[BEGIN Excerpted data]

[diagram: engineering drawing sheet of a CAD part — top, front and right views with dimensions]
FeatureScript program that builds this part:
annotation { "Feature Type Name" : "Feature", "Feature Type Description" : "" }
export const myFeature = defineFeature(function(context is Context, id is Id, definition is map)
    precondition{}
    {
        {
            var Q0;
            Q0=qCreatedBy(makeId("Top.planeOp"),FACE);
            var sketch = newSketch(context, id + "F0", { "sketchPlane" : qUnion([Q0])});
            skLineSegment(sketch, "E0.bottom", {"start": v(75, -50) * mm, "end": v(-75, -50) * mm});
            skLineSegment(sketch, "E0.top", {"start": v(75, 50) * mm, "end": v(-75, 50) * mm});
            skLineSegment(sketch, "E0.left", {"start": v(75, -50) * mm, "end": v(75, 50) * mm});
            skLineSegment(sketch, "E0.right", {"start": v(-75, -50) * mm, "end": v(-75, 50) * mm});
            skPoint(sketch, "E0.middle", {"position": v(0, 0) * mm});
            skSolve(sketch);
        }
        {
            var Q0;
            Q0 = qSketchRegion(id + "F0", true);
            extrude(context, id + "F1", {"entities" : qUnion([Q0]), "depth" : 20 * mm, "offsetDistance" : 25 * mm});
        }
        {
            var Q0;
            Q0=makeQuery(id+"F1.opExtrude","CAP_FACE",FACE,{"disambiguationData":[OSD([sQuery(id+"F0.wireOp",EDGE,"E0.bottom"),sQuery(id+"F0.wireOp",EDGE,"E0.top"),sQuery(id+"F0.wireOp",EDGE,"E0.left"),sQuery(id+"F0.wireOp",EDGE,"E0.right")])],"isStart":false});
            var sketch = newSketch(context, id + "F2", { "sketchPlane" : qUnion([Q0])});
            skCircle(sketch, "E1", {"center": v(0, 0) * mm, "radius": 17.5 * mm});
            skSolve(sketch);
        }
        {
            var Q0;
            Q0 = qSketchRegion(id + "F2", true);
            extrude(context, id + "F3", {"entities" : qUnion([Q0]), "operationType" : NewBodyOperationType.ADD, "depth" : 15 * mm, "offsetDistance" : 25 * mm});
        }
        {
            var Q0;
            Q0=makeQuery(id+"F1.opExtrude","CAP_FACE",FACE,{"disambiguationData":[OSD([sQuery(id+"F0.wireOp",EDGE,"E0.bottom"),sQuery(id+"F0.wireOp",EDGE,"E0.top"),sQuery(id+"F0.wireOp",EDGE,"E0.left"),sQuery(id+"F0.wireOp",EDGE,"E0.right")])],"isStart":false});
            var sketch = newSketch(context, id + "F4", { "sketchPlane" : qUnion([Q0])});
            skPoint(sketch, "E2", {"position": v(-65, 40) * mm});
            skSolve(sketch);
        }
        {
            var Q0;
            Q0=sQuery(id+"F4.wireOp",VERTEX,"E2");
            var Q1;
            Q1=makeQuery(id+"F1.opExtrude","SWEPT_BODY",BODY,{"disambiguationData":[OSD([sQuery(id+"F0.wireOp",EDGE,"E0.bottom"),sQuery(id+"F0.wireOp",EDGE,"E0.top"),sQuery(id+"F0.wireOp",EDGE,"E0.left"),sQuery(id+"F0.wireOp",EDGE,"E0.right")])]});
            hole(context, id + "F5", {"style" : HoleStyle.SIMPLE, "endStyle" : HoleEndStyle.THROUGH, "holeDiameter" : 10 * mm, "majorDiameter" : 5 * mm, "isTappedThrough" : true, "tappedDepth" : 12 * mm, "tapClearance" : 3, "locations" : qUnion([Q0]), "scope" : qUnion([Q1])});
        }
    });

[END Excerpted data]

Short problem — Please tally the lines in the rows above that contain the string "part", treating uppercase and lowercase as different, and give only that number.

Full solution — 2